Imagine you need a bed for your new home. Fair enough, you can’t sleep on the floor. Let’s see how deciding to buy on credit makes it twice as expensive.
First you go to IKEA a low cost retailer to buy a cheap, functional bed to spend the least productive part of the day.
Actually, it’s not your first visit to this store – you’ve a new pad to furnish, after all – and a few months ago you took out its store card.
With this you got 5% off your first purchase on the card, plus a free chopping board for your kitchen.
You can’t remember exactly what you used the 5% rebate for, but now you’re here you might as well use the store card to buy the bed, right?
You spend £350 on a keenly-priced bed and mattress. On your long trip from the bed department to the tills you also spend £200 on things you don’t need:
- Three picture frames
- A foot stool
- A new bathroom mirror
- An ice-cream making machine
- A set of solar-powered garden lights
Amazing the crap you suddenly want when you’re out shopping, eh?
Your debt starts to grow
Time passes and soon the bill comes. There’s a bit of interest to pay, but you only have to repay a minimum of 2.5% a month.
It doesn’t sound like much and you’re tight on cash – you’re refurbishing a new house, after all!
In fact, you only pay the minimum amount off every month. Why rush, when money is tight and the repayments are so affordable?
If someone actually asked you what the interest rate on your card was you couldn’t say. If you looked in the small print you’d find it’s 19%.
That’s about average for a major name High Street store card, where interest rates typically range between 15-30%.
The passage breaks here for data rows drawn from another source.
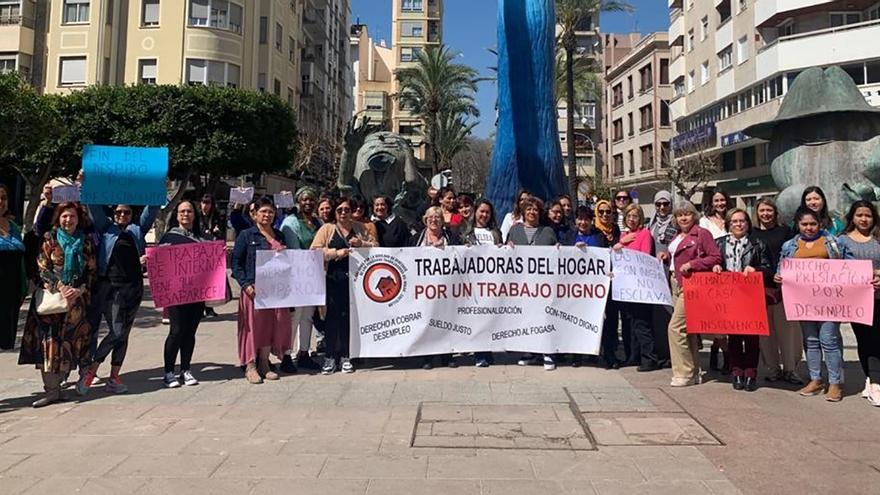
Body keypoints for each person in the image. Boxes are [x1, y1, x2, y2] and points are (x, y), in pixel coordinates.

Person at [78, 199, 161, 396]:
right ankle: (92, 370)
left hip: (134, 288)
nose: (122, 216)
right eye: (118, 213)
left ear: (132, 214)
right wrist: (85, 186)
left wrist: (160, 188)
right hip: (111, 288)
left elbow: (152, 208)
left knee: (124, 333)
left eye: (126, 213)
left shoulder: (138, 229)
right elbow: (93, 206)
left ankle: (114, 377)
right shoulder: (106, 228)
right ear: (113, 214)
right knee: (116, 330)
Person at [19, 203, 95, 407]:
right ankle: (51, 391)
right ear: (58, 219)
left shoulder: (85, 241)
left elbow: (91, 271)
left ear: (79, 219)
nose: (68, 221)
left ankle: (60, 388)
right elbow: (42, 267)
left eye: (72, 217)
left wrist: (78, 290)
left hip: (75, 305)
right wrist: (61, 287)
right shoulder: (49, 238)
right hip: (52, 301)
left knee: (69, 345)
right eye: (64, 217)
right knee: (50, 345)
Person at [775, 207, 847, 402]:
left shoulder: (832, 242)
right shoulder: (790, 245)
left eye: (813, 224)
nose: (809, 228)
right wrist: (779, 275)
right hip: (804, 302)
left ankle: (835, 382)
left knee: (829, 340)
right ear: (797, 225)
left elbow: (848, 265)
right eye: (804, 224)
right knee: (811, 341)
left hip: (830, 301)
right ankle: (816, 379)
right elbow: (781, 267)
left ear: (820, 223)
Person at [311, 197, 377, 374]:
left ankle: (347, 356)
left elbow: (377, 247)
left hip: (357, 282)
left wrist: (362, 244)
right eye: (339, 210)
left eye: (347, 209)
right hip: (333, 279)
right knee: (332, 319)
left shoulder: (360, 228)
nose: (343, 213)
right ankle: (330, 357)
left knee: (349, 319)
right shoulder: (327, 229)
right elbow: (314, 250)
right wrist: (335, 253)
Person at [660, 201, 722, 387]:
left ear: (694, 216)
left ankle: (684, 373)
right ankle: (694, 372)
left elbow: (715, 256)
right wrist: (667, 256)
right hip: (676, 282)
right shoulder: (678, 235)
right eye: (680, 215)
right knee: (687, 330)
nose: (683, 218)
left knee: (675, 327)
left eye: (687, 214)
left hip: (692, 285)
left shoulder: (702, 234)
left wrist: (693, 265)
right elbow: (677, 254)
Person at [232, 196, 292, 384]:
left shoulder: (278, 235)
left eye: (270, 212)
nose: (267, 215)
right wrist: (246, 285)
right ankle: (250, 365)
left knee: (269, 326)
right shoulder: (246, 235)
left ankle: (264, 363)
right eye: (263, 211)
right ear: (255, 214)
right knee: (251, 328)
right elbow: (236, 262)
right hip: (253, 289)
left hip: (274, 290)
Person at [711, 208, 772, 392]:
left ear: (747, 223)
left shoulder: (758, 243)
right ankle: (736, 371)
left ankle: (751, 372)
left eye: (742, 221)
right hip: (728, 294)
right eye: (735, 221)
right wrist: (715, 266)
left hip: (750, 295)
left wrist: (757, 270)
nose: (739, 224)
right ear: (729, 224)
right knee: (734, 336)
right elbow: (713, 261)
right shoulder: (719, 243)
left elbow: (769, 268)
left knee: (752, 336)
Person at [752, 198, 802, 385]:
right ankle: (772, 368)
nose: (766, 214)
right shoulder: (752, 233)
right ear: (757, 213)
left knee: (788, 330)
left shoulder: (786, 232)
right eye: (762, 210)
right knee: (766, 332)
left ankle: (791, 368)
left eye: (769, 210)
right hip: (760, 288)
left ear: (775, 212)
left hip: (784, 287)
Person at [159, 200, 209, 388]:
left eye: (189, 211)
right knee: (177, 331)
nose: (185, 214)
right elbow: (160, 263)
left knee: (190, 332)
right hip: (175, 294)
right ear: (177, 215)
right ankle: (169, 372)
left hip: (196, 293)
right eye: (182, 211)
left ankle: (185, 370)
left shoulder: (203, 238)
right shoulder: (169, 237)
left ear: (194, 214)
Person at [507, 197, 559, 370]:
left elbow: (557, 255)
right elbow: (505, 252)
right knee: (526, 318)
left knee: (544, 318)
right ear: (523, 212)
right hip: (522, 286)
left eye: (535, 209)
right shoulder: (514, 230)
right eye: (528, 209)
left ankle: (548, 353)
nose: (532, 212)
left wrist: (560, 250)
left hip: (543, 286)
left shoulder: (548, 231)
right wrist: (507, 247)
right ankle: (529, 351)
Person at [837, 200, 880, 406]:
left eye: (868, 215)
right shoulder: (842, 241)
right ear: (852, 217)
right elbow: (835, 268)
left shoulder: (878, 238)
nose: (864, 219)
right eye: (859, 215)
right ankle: (874, 381)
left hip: (879, 297)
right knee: (866, 340)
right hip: (856, 301)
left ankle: (873, 380)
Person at [410, 206, 462, 369]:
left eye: (438, 217)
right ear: (425, 220)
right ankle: (427, 357)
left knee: (447, 321)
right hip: (424, 289)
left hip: (446, 289)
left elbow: (461, 257)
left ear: (442, 221)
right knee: (426, 321)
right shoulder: (416, 239)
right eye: (431, 217)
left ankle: (447, 356)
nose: (434, 220)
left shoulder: (451, 237)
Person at [280, 186, 324, 372]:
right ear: (298, 201)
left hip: (314, 275)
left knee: (308, 316)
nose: (308, 202)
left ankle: (304, 352)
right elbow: (293, 250)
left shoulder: (318, 222)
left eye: (311, 199)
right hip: (296, 276)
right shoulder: (290, 222)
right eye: (304, 199)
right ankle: (287, 355)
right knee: (295, 316)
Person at [612, 204, 658, 371]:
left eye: (635, 216)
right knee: (630, 324)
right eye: (629, 216)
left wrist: (622, 246)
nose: (632, 219)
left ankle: (649, 358)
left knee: (642, 324)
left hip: (640, 287)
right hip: (626, 287)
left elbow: (643, 257)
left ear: (640, 218)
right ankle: (633, 356)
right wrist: (620, 244)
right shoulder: (623, 235)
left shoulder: (644, 234)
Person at [459, 199, 502, 368]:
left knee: (489, 317)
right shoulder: (465, 231)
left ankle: (487, 351)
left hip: (492, 283)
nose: (484, 215)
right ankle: (479, 354)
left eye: (487, 212)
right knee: (476, 317)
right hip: (472, 283)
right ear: (475, 212)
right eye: (481, 211)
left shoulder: (495, 232)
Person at [594, 199, 629, 368]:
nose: (605, 215)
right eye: (601, 212)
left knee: (613, 319)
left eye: (608, 212)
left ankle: (611, 354)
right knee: (600, 319)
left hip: (616, 281)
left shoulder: (616, 230)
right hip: (597, 283)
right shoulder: (593, 231)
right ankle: (600, 353)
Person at [699, 188, 731, 373]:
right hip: (713, 271)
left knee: (728, 317)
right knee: (718, 317)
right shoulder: (704, 222)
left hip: (730, 270)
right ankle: (726, 354)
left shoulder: (733, 217)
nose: (720, 204)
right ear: (711, 203)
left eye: (722, 200)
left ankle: (717, 349)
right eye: (716, 201)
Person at [0, 184, 26, 350]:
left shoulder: (14, 227)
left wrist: (23, 289)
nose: (0, 201)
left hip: (11, 293)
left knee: (3, 342)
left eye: (3, 197)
Here’s what your decision to buy on credit costs you
- Bed: £350
- Sundry other items: £200
- Total spent on card: £550
- Interest rate: 19% a year
- Minimum payment: 2.5% per month
The ultimate bill
- Total time to repay debt: 99 months
- Total interest paid: £497.76
- Final amount paid over 99 months: £1,048
Ouch! By paying off just the minimum amount each month, it takes you over eight years to repay the debt.
And just look at the interest bill – it’s virtually doubled the cost of your shopping trip!
Read it again: You pay twice as much as your bed and other stuff actually cost, and you’re still paying the debt off nearly a decade later.
It’s easy to see from this example how people who don’t pay attention can turn a few years of sloppy shopping into a serious debt problem, especially if they only repay the minimum amount each month (which barely covers the interest bill in the early years).
I’d avoid even £550 of shopping debt like the plague, but it’s small beer these days – the average young person in trouble who called the Consumer Credit Counselling Service in 2006 owed over £12,000. Two out of every 100 callers owed over £100,000!
If you owe less than them, these numbers should be motivation to get your debt down to £0. They are not an excuse to go higher – not if you want to get rich.
Most people in deep financial trouble began with a few hundred quid borrowed here and there. It adds up. Kill your debt!